Problem to solve → Two lines below mark the span: the one containing "- bench [297,335,395,468]" and the one containing "- dish towel [650,390,768,470]". Set down both, plus every line between, exactly as they stand, and nothing else.

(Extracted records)
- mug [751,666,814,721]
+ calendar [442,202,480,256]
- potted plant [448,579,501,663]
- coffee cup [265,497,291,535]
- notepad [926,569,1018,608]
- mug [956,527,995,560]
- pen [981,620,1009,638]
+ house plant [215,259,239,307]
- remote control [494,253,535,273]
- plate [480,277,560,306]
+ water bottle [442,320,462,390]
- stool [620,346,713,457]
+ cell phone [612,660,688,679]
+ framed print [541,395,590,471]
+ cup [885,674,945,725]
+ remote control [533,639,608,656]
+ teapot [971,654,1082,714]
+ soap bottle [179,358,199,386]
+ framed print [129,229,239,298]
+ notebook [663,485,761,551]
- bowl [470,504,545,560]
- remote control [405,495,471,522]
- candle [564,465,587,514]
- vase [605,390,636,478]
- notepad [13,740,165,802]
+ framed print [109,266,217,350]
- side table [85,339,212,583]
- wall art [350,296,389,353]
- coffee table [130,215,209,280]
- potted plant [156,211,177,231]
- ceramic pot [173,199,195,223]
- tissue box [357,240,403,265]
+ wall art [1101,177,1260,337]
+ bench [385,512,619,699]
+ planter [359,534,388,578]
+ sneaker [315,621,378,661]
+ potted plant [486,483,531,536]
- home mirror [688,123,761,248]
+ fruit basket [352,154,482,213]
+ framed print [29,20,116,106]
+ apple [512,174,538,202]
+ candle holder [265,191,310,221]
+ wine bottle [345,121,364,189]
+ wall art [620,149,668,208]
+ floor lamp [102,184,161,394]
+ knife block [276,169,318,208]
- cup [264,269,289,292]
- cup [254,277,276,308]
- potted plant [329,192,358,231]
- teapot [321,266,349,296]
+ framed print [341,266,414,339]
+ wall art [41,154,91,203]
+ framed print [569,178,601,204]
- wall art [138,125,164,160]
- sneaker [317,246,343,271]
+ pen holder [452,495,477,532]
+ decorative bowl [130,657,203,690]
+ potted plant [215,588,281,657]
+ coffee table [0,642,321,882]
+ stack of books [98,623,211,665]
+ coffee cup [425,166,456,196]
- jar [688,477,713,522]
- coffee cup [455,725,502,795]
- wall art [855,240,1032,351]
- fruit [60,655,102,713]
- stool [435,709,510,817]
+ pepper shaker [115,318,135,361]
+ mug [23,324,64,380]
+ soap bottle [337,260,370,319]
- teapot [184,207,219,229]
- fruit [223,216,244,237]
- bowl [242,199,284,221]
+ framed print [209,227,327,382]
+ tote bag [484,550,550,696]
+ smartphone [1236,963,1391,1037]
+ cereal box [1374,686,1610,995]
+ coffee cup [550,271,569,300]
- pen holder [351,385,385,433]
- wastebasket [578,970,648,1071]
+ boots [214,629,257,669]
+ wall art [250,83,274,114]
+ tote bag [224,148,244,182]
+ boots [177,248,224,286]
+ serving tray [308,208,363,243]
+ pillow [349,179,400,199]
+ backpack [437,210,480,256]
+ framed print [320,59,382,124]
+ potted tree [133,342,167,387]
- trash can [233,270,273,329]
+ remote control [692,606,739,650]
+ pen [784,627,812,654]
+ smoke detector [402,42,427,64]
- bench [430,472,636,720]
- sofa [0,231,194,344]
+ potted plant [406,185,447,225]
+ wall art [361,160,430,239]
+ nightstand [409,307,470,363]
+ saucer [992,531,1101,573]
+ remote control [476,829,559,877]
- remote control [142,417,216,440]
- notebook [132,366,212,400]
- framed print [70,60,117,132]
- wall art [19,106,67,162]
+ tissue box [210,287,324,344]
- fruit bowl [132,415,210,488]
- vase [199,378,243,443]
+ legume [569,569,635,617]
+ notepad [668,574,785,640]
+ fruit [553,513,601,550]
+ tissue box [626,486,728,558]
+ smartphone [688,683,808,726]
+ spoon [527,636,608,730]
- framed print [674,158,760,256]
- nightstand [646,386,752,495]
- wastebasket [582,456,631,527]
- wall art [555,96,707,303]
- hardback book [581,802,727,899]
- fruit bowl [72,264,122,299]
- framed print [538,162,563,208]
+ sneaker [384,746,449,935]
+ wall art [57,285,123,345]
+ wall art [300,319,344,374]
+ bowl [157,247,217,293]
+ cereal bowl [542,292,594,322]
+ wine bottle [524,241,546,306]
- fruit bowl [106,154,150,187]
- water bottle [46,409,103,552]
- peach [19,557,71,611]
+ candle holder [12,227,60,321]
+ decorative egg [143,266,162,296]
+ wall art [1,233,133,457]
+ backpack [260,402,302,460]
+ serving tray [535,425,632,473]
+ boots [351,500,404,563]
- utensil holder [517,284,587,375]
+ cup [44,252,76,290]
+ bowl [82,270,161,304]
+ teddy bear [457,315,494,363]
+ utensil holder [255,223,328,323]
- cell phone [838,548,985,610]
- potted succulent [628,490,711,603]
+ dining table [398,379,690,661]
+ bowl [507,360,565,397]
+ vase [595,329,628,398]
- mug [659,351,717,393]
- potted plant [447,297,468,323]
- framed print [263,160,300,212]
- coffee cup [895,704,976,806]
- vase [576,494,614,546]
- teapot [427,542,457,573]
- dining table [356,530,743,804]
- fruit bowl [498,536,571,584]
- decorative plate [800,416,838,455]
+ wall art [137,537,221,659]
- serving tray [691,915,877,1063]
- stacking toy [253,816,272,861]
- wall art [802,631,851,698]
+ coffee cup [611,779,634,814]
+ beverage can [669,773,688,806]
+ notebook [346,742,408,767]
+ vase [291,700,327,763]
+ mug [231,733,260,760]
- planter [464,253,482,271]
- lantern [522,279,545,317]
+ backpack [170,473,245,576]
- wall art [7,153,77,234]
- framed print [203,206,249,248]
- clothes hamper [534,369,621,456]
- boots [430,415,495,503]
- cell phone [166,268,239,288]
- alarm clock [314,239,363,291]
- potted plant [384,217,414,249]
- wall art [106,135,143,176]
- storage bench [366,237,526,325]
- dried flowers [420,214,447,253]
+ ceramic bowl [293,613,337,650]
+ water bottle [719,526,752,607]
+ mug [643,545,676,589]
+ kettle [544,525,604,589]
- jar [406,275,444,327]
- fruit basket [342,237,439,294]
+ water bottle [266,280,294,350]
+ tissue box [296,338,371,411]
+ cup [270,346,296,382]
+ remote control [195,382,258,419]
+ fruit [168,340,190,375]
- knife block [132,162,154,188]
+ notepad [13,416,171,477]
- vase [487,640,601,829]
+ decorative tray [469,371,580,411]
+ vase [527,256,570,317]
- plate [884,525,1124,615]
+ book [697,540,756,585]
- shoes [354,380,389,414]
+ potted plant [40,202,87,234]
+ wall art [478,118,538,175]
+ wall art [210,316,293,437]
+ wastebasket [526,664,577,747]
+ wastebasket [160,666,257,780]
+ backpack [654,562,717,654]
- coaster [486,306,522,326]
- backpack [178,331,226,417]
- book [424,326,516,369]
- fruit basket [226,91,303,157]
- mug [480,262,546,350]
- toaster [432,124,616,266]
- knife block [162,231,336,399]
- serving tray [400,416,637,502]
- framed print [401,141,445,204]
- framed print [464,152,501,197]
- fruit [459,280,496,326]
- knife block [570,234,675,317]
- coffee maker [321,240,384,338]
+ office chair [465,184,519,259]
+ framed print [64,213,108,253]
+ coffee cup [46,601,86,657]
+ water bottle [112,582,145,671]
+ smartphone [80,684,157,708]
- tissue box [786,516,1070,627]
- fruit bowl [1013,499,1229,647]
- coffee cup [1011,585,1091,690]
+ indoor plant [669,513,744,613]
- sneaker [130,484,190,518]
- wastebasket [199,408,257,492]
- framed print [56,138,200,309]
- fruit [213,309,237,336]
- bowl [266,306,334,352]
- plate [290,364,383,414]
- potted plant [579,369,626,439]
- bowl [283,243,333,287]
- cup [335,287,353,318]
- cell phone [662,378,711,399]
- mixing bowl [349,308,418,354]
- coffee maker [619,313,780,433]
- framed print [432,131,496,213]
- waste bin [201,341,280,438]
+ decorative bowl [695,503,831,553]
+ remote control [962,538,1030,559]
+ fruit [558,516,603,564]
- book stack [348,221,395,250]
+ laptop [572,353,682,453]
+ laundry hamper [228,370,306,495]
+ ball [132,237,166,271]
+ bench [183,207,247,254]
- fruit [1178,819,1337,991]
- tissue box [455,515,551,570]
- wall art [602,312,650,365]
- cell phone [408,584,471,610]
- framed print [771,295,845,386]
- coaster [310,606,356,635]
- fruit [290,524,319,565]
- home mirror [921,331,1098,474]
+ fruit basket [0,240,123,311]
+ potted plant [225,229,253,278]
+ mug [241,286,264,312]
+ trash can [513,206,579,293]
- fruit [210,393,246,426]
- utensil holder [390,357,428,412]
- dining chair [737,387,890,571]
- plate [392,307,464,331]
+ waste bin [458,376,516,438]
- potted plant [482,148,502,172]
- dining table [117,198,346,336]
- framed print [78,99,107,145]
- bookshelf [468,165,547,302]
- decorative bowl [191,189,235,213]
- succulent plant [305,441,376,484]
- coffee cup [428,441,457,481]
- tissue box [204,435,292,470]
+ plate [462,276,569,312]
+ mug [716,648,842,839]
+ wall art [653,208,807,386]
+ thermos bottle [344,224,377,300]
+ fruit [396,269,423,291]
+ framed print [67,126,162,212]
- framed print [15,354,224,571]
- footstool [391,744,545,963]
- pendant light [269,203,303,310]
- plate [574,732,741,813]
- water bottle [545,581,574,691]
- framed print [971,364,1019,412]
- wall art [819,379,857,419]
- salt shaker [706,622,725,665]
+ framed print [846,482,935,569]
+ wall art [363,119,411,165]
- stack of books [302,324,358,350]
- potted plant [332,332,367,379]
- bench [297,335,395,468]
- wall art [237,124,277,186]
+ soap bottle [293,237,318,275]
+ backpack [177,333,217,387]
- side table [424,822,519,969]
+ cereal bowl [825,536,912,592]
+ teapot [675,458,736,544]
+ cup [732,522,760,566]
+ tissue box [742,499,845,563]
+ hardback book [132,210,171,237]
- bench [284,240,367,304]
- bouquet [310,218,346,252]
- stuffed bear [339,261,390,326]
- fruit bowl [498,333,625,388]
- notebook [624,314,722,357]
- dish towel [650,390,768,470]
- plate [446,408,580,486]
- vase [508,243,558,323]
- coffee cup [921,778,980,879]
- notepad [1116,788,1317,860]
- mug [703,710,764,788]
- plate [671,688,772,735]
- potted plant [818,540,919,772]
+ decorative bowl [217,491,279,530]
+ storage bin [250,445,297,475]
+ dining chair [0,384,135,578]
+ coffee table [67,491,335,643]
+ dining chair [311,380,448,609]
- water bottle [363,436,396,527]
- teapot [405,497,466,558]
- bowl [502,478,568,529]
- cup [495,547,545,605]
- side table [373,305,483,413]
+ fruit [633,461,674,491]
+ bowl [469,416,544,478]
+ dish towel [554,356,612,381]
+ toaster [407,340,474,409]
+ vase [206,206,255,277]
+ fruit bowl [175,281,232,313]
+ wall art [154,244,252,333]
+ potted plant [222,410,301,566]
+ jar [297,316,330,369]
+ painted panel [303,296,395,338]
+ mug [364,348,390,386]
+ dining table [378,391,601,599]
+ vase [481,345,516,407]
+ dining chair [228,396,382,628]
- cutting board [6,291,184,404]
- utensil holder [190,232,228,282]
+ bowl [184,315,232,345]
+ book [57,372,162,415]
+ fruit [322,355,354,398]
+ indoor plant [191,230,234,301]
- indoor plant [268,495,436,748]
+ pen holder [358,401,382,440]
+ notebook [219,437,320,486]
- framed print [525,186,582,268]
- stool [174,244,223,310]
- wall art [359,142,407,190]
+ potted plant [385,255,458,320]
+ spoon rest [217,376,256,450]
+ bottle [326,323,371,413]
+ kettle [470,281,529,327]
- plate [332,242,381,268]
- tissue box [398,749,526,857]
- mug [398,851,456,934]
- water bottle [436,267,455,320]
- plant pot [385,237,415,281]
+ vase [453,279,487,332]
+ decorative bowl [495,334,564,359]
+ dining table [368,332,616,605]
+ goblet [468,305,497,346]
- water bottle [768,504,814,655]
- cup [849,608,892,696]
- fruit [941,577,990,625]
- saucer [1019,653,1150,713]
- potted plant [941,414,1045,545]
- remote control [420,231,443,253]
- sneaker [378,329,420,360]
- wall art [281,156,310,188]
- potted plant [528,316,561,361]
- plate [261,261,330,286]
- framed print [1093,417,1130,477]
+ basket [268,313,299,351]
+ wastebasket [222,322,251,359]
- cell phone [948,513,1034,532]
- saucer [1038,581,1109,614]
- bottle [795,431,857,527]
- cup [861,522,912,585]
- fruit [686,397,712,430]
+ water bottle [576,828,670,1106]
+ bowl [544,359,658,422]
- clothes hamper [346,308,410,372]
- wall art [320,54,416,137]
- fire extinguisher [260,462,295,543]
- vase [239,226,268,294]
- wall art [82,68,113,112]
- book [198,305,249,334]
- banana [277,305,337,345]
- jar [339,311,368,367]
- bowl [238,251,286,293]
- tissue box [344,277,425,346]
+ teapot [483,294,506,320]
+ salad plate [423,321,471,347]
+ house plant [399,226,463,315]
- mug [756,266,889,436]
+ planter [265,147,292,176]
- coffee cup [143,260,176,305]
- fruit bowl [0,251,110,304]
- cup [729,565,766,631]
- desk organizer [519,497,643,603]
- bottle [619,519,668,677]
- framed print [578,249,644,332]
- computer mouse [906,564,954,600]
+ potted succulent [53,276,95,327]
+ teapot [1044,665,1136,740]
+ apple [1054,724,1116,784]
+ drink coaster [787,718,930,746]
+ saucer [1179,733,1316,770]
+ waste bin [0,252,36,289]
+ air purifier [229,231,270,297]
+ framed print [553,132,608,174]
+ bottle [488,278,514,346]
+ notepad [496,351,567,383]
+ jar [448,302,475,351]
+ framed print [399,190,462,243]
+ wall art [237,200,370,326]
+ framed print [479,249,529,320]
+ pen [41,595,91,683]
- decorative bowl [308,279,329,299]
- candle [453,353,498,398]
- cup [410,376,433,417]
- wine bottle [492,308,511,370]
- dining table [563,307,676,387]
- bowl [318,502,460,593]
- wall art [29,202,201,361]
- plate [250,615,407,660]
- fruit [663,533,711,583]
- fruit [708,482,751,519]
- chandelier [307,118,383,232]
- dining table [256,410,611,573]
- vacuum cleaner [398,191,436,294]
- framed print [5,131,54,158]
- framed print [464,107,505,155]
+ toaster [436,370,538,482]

Result →
- bench [297,335,395,468]
- wall art [237,124,277,186]
+ soap bottle [293,237,318,275]
+ backpack [177,333,217,387]
- side table [424,822,519,969]
+ cereal bowl [825,536,912,592]
+ teapot [675,458,736,544]
+ cup [732,522,760,566]
+ tissue box [742,499,845,563]
+ hardback book [132,210,171,237]
- bench [284,240,367,304]
- bouquet [310,218,346,252]
- stuffed bear [339,261,390,326]
- fruit bowl [498,333,625,388]
- notebook [624,314,722,357]
- dish towel [650,390,768,470]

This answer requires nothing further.